Exercise instructions: Please answer from the earnings breakdown below: how much cash was SNDL holding?

Reading text:
:::::
Rubicon Organics & SNDL Earnings Breakdown Analysis
On the latest Trade To Black podcast presented by Flowhub, hosts Shadd Dales and Anthony Varrell break down a busy stretch of cannabis earnings with two very different operators. In segment one, Margaret Brodie, CEO of Rubicon Organics Inc. (TSXV: ROMJ, OTCQX: ROMJF), checks in to walk through their latest numbers. The company delivered record full-year revenue of $59.5 million, up 22% year-over-year, along with $5 million in adjusted EBITDA. Then in segment two, Zach George, CEO of SNDL Inc. (NASDAQ: SNDL, CSE: SNDL), joins the show following a strong year financially. SNDL reported $946.4 million in revenue, $49.9 million in adjusted EBITDA, and $58.1 million in operating cash flow — while sitting on over $252 million in cash and no debt.
The Tuesday episode opened with news that Cannabis Inc. had entered Chapter 15 bankruptcy proceedings, initiating a formal fire sale of its remaining assets across Maryland, Pennsylvania, Delaware, Colorado, and New York. Varrell noted the development was telegraphed when the company sold its Virginia assets in January, and while expressing genuine personal regard for the executives who had tried to right the ship, he framed it as an inevitable casualty of the industry’s maturation rather than a systemic warning sign for other operators who have already completed their refinancings.
Margaret Brody, CEO of Rubicon Organics, joined first to discuss record full-year revenue of $59.5 million, up 22 percent, achieved despite an eight-week retail disruption in British Columbia. She attributed the performance to brand consistency and premium positioning, noting that Rubicon’s 1964 brand held the number one premium brand ranking in Canada for the year. The company’s recently acquired Cascadia facility has produced its first harvest, and Brody confirmed a brand launch into at least one international market in 2026, though she declined to specify which. She described Canada’s legal cannabis market as still growing, driven particularly by pre-rolls and all-in-one vapes, while cautioning that the key to sustained success is delivering a consistent consumer experience that builds genuine brand loyalty rather than relying on marketing — something Canadian regulations largely prohibit anyway.
SNDL CEO Zach George followed with an overview of the company’s 2025 results, which included $946 million in total revenue, over $400 million from cannabis, nearly $50 million in adjusted EBITDA, and $58 million in operating cash flow — representing 16 consecutive quarters of improvement. He described the Canadian market as approaching saturation in certain provinces, particularly Ontario, and argued that organic same-store sales growth will increasingly give way to mergers and acquisitions as the primary driver of value creation. George indicated SNDL is well positioned to participate in that consolidation wave, with Canadian retail remaining the top capital allocation priority. On the US side, he noted that pending litigation around the Parallel foreclosure had been resolved, clearing a path toward completion of that process in the second quarter.
:::::
Study material:
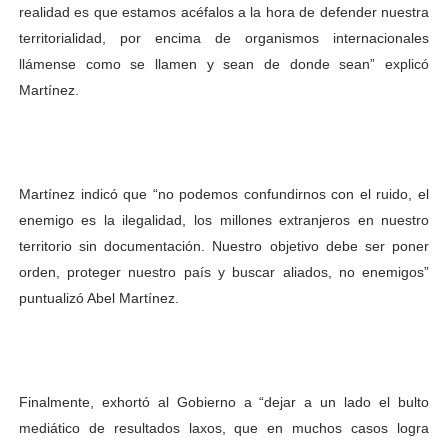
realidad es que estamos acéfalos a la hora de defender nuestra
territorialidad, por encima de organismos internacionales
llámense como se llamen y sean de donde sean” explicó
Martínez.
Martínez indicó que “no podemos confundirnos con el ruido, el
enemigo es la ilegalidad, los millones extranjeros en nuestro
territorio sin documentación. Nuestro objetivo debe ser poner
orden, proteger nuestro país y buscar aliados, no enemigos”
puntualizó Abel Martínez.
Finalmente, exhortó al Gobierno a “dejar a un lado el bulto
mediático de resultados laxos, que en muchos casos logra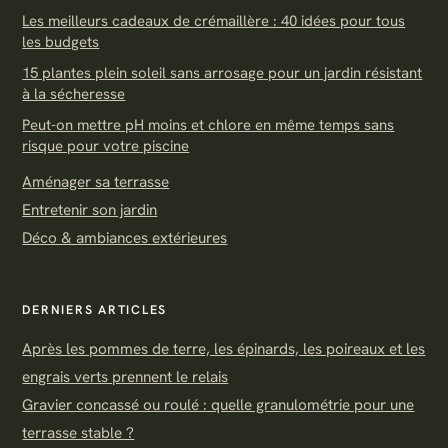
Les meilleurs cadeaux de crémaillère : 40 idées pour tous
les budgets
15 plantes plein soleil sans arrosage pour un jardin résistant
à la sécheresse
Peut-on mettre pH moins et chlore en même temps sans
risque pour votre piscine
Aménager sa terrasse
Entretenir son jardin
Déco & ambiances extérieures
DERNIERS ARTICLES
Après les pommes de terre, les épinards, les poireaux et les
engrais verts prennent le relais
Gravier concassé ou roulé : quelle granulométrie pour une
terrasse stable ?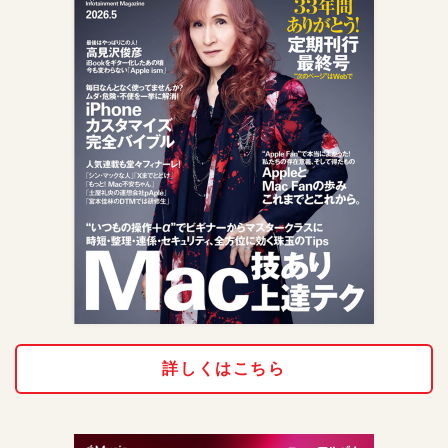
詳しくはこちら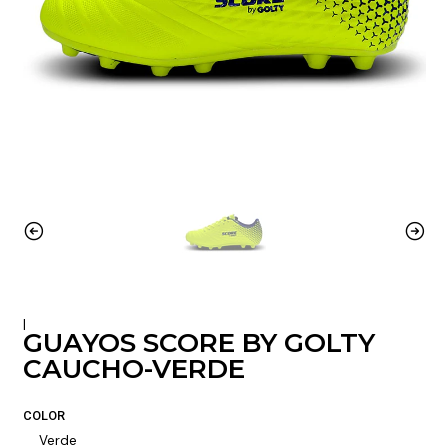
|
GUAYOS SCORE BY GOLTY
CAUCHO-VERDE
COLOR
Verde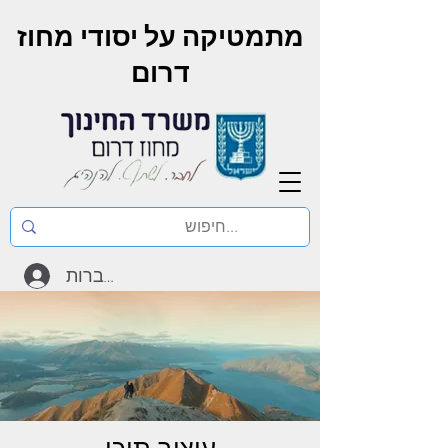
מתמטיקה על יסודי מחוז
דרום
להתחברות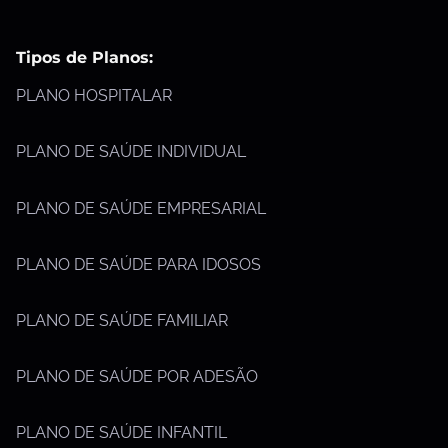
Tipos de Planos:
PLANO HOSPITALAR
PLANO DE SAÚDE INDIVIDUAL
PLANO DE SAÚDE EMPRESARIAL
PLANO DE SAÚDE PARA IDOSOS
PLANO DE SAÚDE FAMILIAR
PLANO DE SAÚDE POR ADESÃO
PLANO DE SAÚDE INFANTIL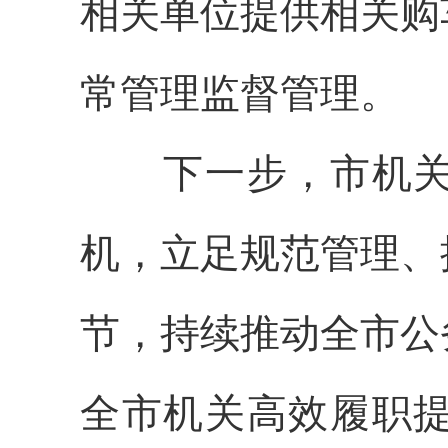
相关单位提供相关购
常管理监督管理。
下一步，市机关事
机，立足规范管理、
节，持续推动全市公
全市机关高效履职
:::::
Solution for this problem: Over $252 million, with no debt.